Presented by: Zachary Drillings

#### **Motivation and Goals**

- Achieve a low overhead directory protocol optimized for medium scale systems
- Address correctness issues related to rare protocol races without slowing common transaction flow
- Nacks seriously degrade performance and set up situations where livelock/starvation can occur.
  - Even using acks causes unnecessarily high numbers of messages in some cases, as well.

### Implementation and Design

- Simple Interconnects, such as a crossbar switch
  - Infeasible for large networks, but fine for this scale
  - Can exploit the ordering properties of the switch!
- Quad-Processor Nodes, using Alpha 21264, up to 32 GB memory per node.
  - Can connect up to 8 nodes for a 32 Processor System using a global switch.
  - Directory and Transactions-in-Transit maintained at each node
- Global Switch buffers packets and sends them out independently allowing for totally-ordered multicast, when needed

# **Coherence Model**

- Invalidation Based. Four Message types:
  - Read
  - Read Exclusive
  - Exclusive
  - Exclusive-without-data
  - Requesting Processor doesn't need to wait for acks, because of ability to enforce total ordering.
- Allow for dirty-sharing
- 3 Virtual lanes
  - Qo for carrying requests from requester to home directory (totally ordered!- > invalidates are "delivered" as soon as they are scheduled on the switch)
  - Q1 for carrying replies from home directory
  - Q2 for carrying replies to processor from third-party

## No Naks

- No need to deal with liveness and starvation as a consequence of naks.
- Guarantee the owner can always service a request
- Fewer Messages
- Figure 3 Really neat case where this has an advantage over Naking methods.
- Deal with Races by:
  - Late request race: Hold onto valid copy until home directory acknowledges a write-back
  - Early request race: Delay request on Q1, until data arrives on Q2 (total ordering on Q1 prevents deadlocks)

#### Consistency

- Early Acknowledgement
  - Define commit event for each write, commit only needs to complete before another write occurs.
- Separate data and commit components in replies to data requests.
  - Data is time critical and arrives at requester as fast as possible
  - Commit stays ordered on Q1 line
  - Can't go past memory barrier until both are received
- For Read and read exclusive, can do Early Commit in certain circumstances. -> Go past barrier if commits are recieved

# Discussion/Evaluation

- Not terribly impressive latency improvements when Processors Idle, but better when active.
  - No Snoopy bus
- Somewhat mixed results for various benchmarks against different competitors.
  - Unclear what differing latencies really mean to real-world performance
  - Unclear how valuable benchmarks are, as well as price/performance ratio.
- In general, unconvincing, in my opinion.

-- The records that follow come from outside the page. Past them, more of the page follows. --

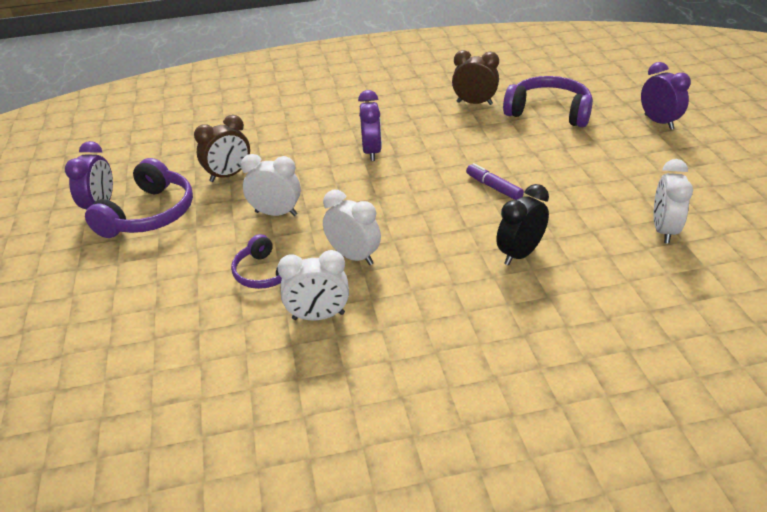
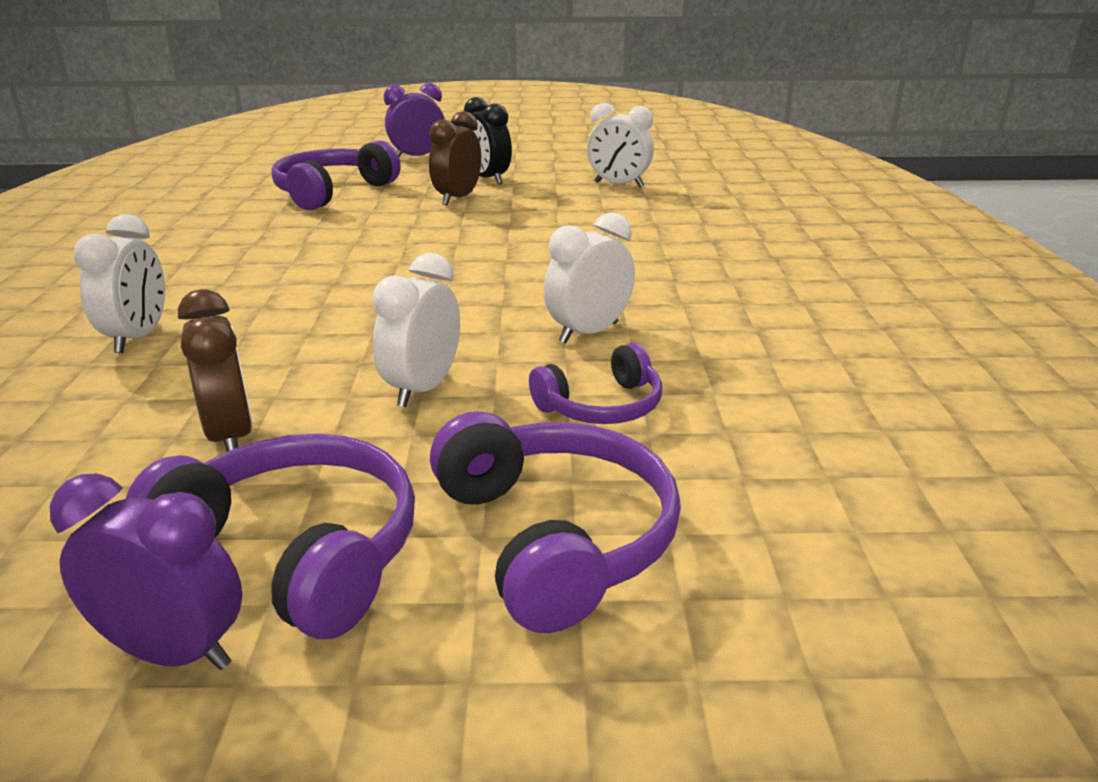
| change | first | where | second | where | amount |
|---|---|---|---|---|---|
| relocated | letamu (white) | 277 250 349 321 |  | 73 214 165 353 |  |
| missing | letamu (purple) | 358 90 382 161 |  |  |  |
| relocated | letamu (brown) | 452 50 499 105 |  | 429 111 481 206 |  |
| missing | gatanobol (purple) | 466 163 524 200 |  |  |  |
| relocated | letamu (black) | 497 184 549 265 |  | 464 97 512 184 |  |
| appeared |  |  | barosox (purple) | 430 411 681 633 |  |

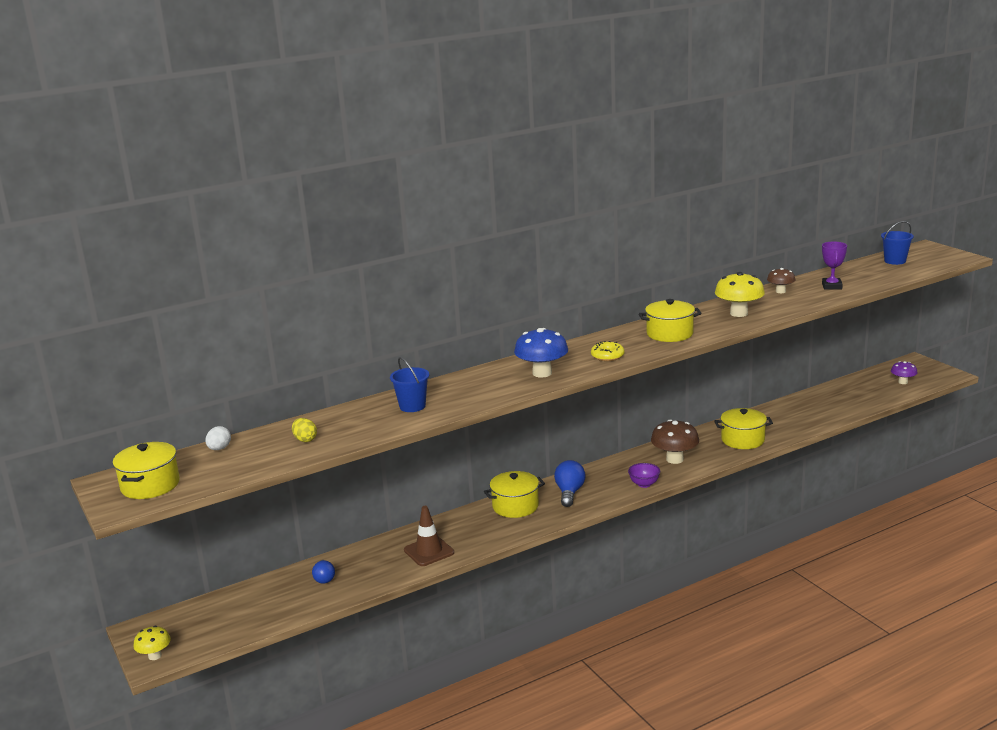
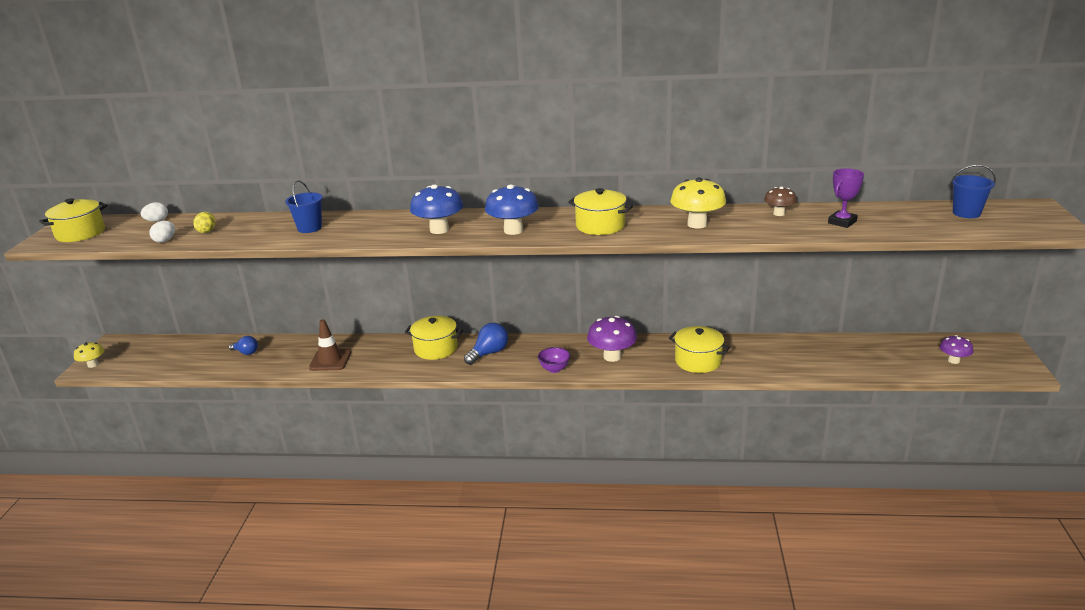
| change | first | where | second | where | amount |
|---|---|---|---|---|---|
| spun | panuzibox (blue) | 312 560 335 584 |  | 229 336 258 355 | 90 degrees counterclockwise |
| exchanged | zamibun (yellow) | 591 341 625 361 | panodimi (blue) | 485 184 539 235 |  |
| colour | panodimi (brown) | 651 419 699 464 | panodimi (purple) | 587 316 637 362 |  |
| appeared |  |  | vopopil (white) | 149 221 175 243 |  |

# **Thoughts and Questions**

- Some very interesting ideas.
  - Totally ordered requests, no ordering in data replies.
  - No Naking
  - Reduced number of messages and interesting solutions to races, etc.

#### • However,

- Is this better than competing designs?
- How well are these ideas going to scale?
- How does additional hardware increase cost?
- How does this system change with a switch to multiple cores on chip? Can it still be useful? Could it, in fact, be an even better model, since nodes could be a single chip and much fast?
- With 32 cores, is this even a big win over previous generations?